Such a unique yet heartwrenching scene played out in Korea yesterday (Tuesday, 20th October) as numerous families separated for decades due to the (technically still ongoing) war between North and South Korea reunite.
During the Korean War, millions of people were forced to be separated from each other and have since been banned from crossing or communicating across the DMZ border. Some of these families/relatives/loved ones haven’t seen each other in over 60 years.
96 families briefly reunited at the Mount Kumgang resort in Noth Korea yesterday. The hall where the reunions took place echoed with weeping and laughter as siblings hugged one another and graying children buried their tearful faces in the laps of parents who had shown up in wheelchairs, barely recognising them.
One story of a couple in particular touched our hearts.
Lee Soon-gyu and Oh In-se were the tender ages of 20 and 18 respectively when they were separated. At that time, they had just gotten married and Lee was 6 months pregnant. The couple have spent a total of 65 years stuck on the opposite sides of the Korean peninsula. Their son, 65-year-old Oh Jang-gyun, who has never met his father, was also present at the meet.
According to a Hankyoreh article, the now 83-year-old Oh revealed it was love at first sight as he told his wife, “Come sit next to me,” the very first time he saw her.
“I can’t tell how much I missed you,” said 85-year-old Lee, who never remarried and raised her son alone. “I have wept so much thinking of us that there are no tears left in me.”

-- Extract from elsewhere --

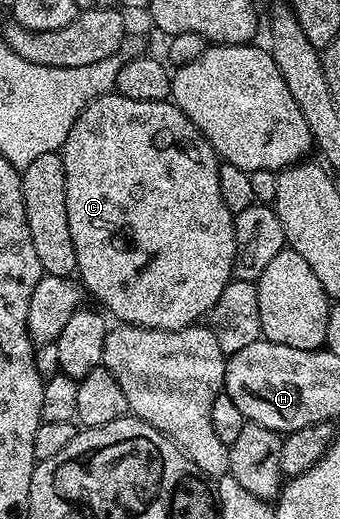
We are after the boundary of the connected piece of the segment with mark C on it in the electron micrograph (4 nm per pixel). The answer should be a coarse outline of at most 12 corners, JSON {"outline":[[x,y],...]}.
{"outline":[[95,97],[61,156],[84,290],[184,329],[233,280],[221,158]]}

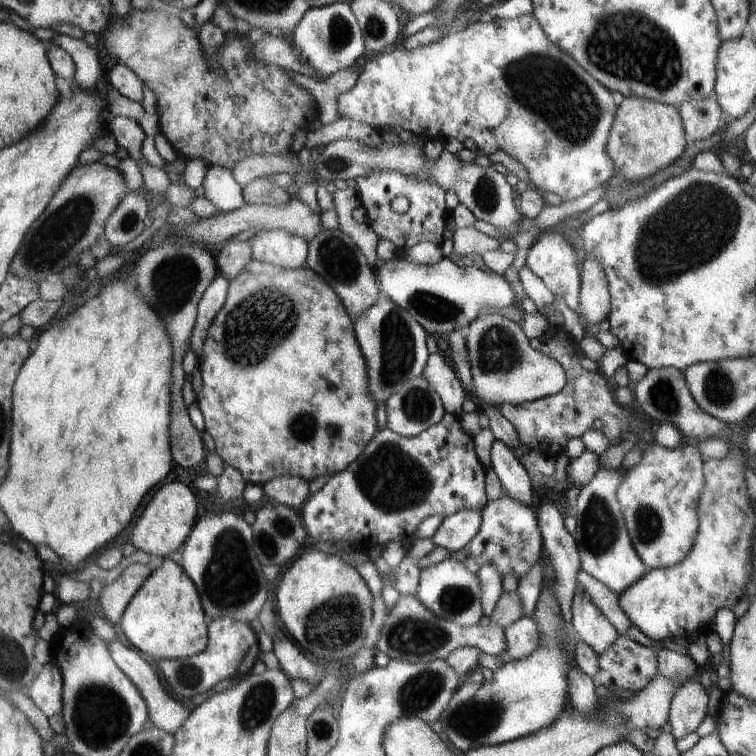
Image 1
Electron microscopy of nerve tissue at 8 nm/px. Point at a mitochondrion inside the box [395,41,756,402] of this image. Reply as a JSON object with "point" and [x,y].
{"point":[689,231]}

Lee was said to have clasped a watch around her husband’s wrist the moment they met. Lee explained, “Back then in the countryside, watches were very valuable. My heart always ached from the fact that I couldn’t even give my husband a watch so I bought one (for today).”

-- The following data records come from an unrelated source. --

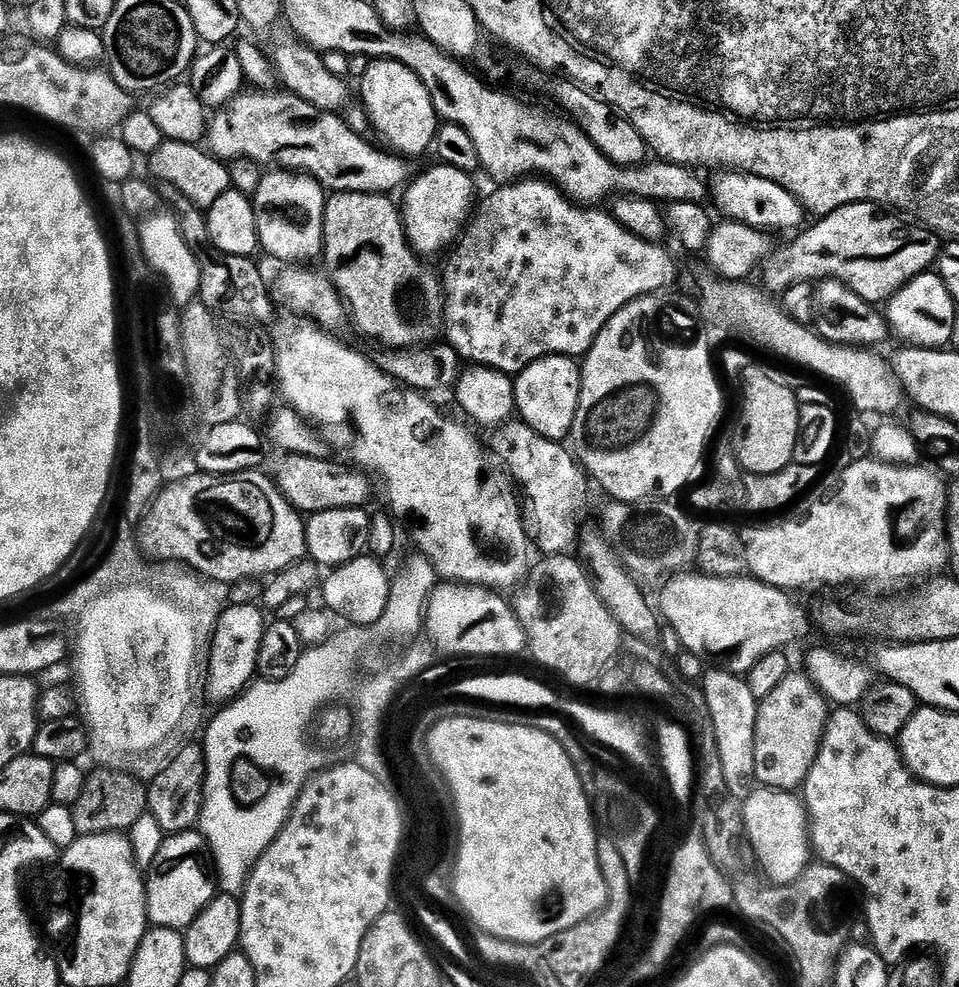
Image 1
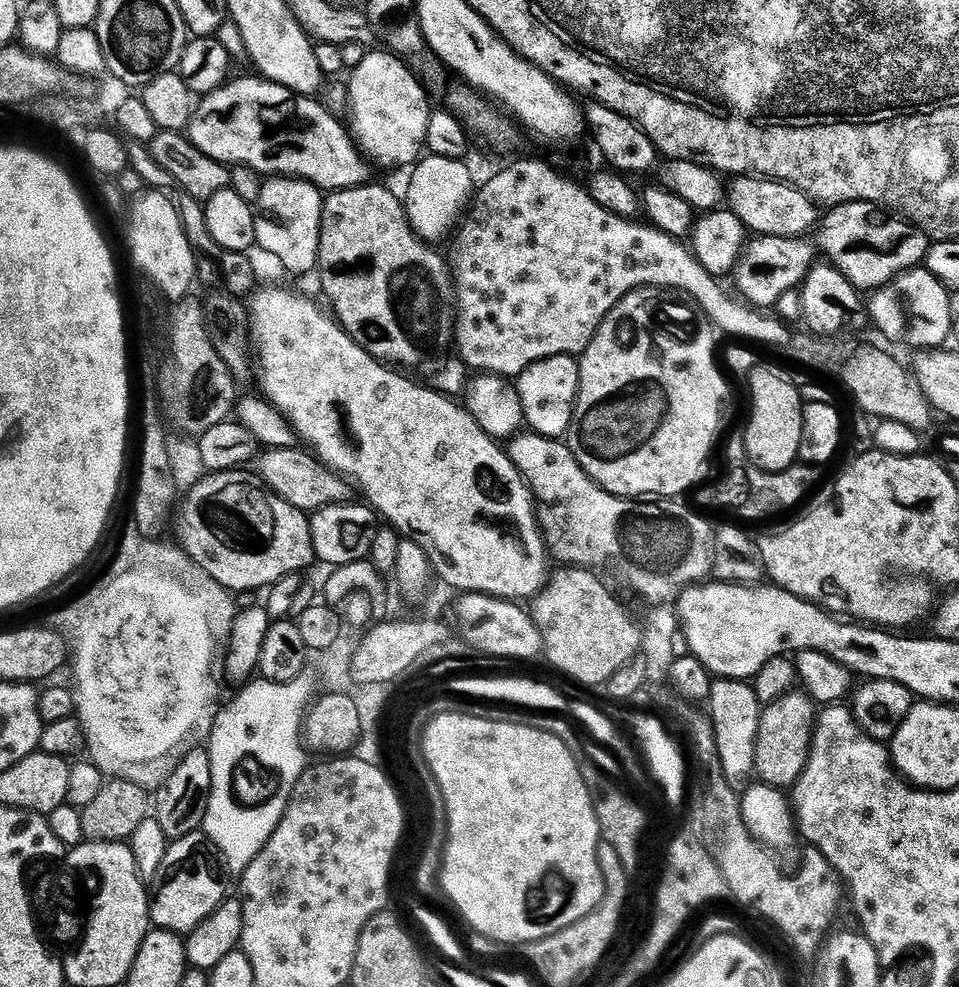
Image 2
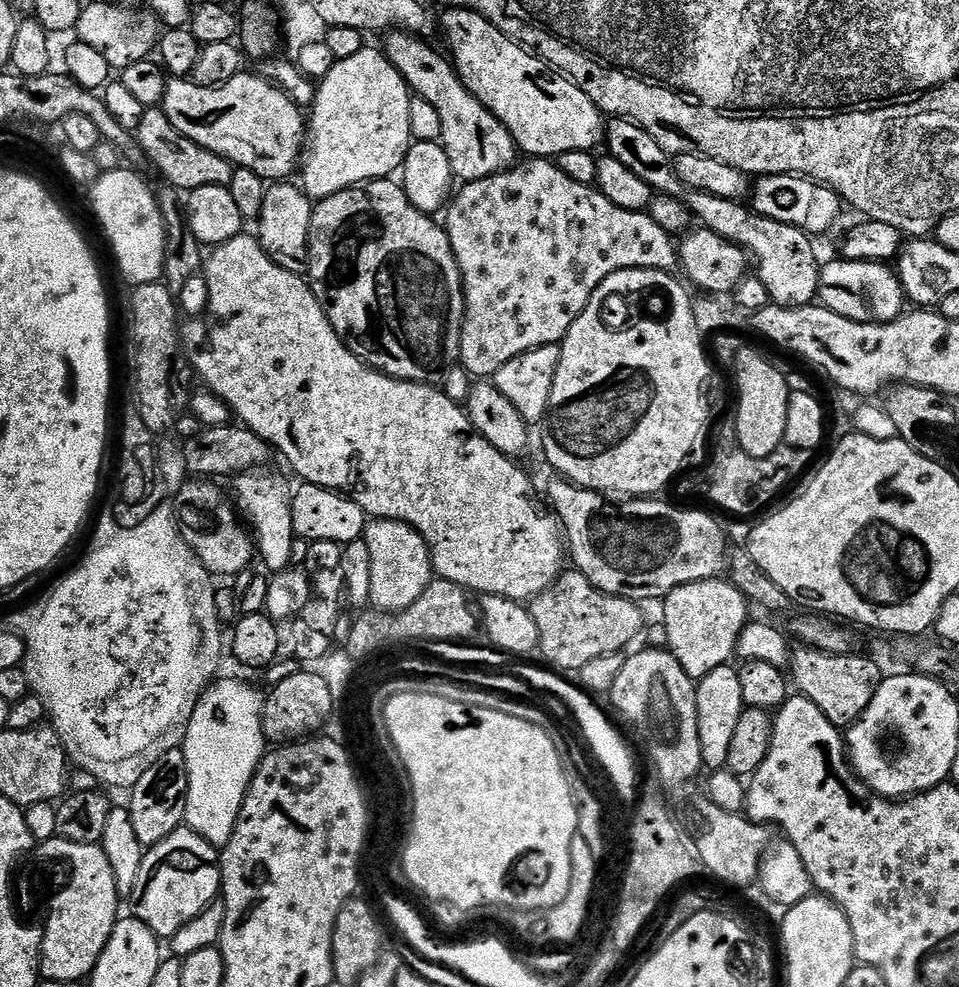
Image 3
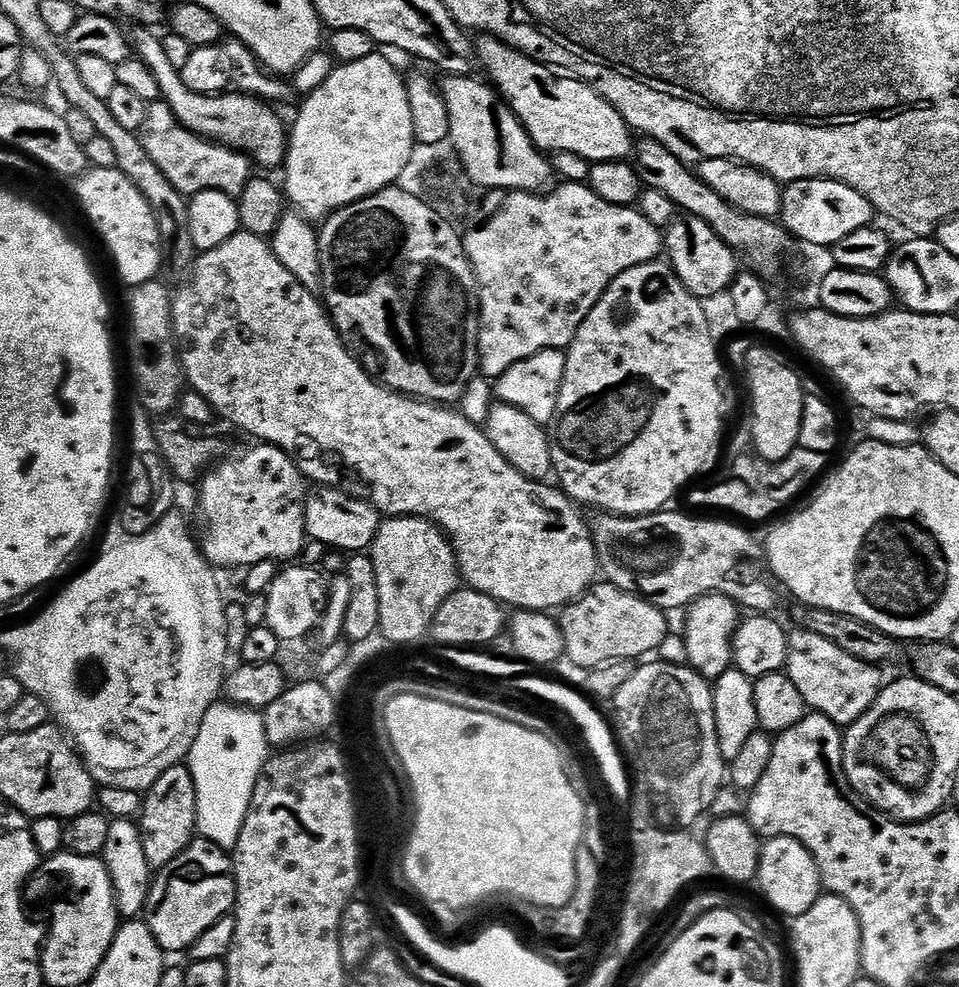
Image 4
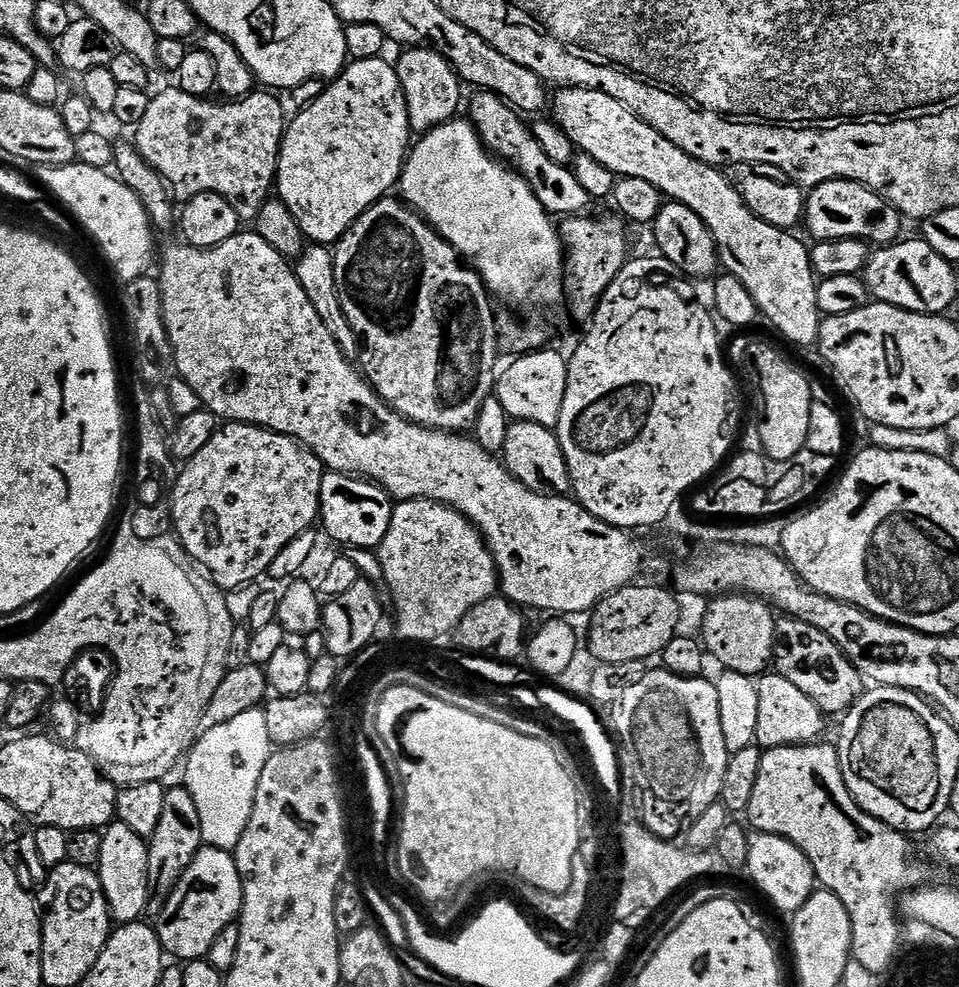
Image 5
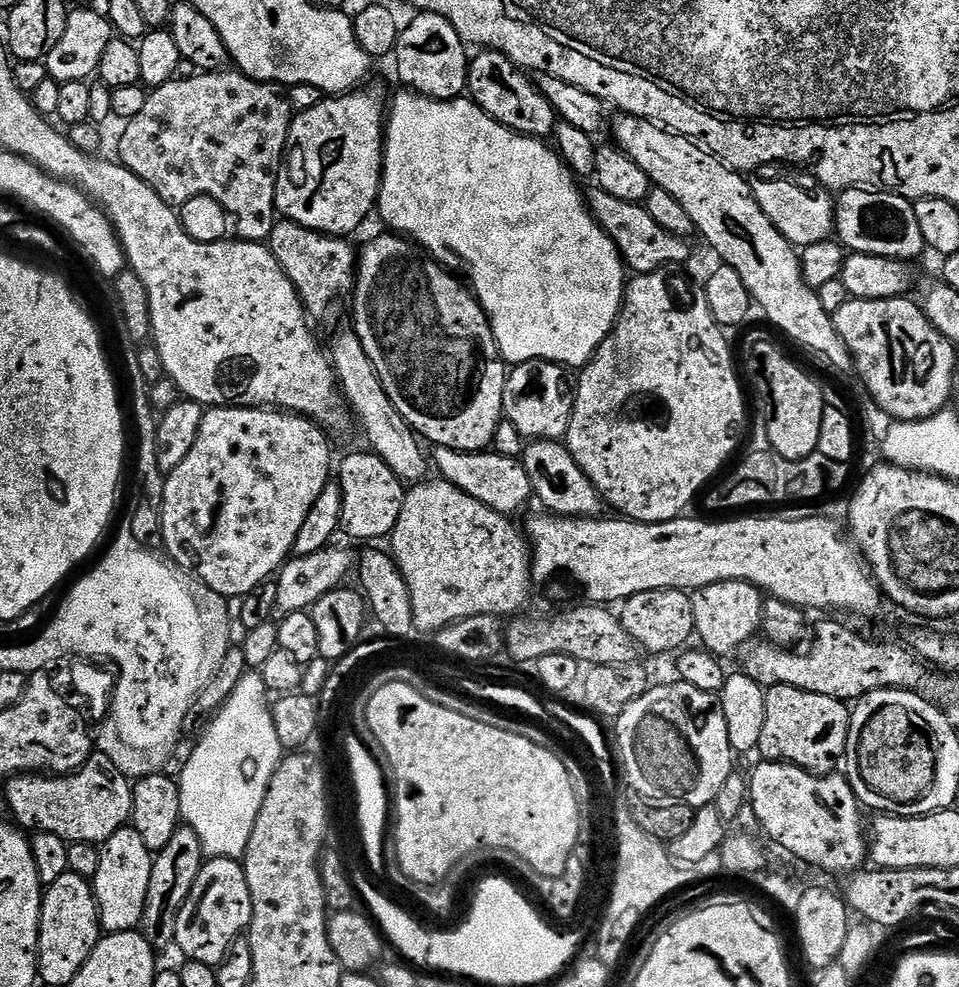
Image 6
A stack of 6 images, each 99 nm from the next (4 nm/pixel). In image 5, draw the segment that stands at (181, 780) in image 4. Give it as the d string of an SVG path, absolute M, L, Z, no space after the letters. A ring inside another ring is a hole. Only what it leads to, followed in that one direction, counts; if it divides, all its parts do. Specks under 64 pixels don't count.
M186 786L169 787L164 798L162 816L152 837L148 840L147 876L148 887L160 898L166 898L176 888L182 874L193 861L194 854L204 846L201 818L197 803Z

The couple’s names are inscribed on the back of the watch.
Oh Jang-gyun, the child who was in Lee’s womb at the time the wife and husband were separated, also got to fulfill his lifelong wish.
“I really want to say the word ‘father’ out loud,” he said in an interview with Seoul-based news website Newsis. “I have missed him my entire life.” He wanted his father to take his mother’s hand and apologise for the years she had to spend without him, he said, and for all the hardships she and their son endured.
Jang-gyun added that while his father managed to start a new family in North Korea, his mother struggled to make ends meet, working on a farm during the day and as a tailor at night.
Just you try to remain dry-eyed as you watch the emotional video below:
Their time was to be painfully brief. They were granted permission to be together for only 12 hours, in group and private sessions, until Thursday (22nd October), when they will have to part again. On Thursday, an additional 90 elderly South Koreans will cross the border for another round of 3-day reunions with 188 relatives in the North.
The program, which allows reunions of family members separated by the 1950-53 Korean war, is organised by the South Korean Red Cross. There have been about 20 reunions, limited to only a couple hundred people. since 1985.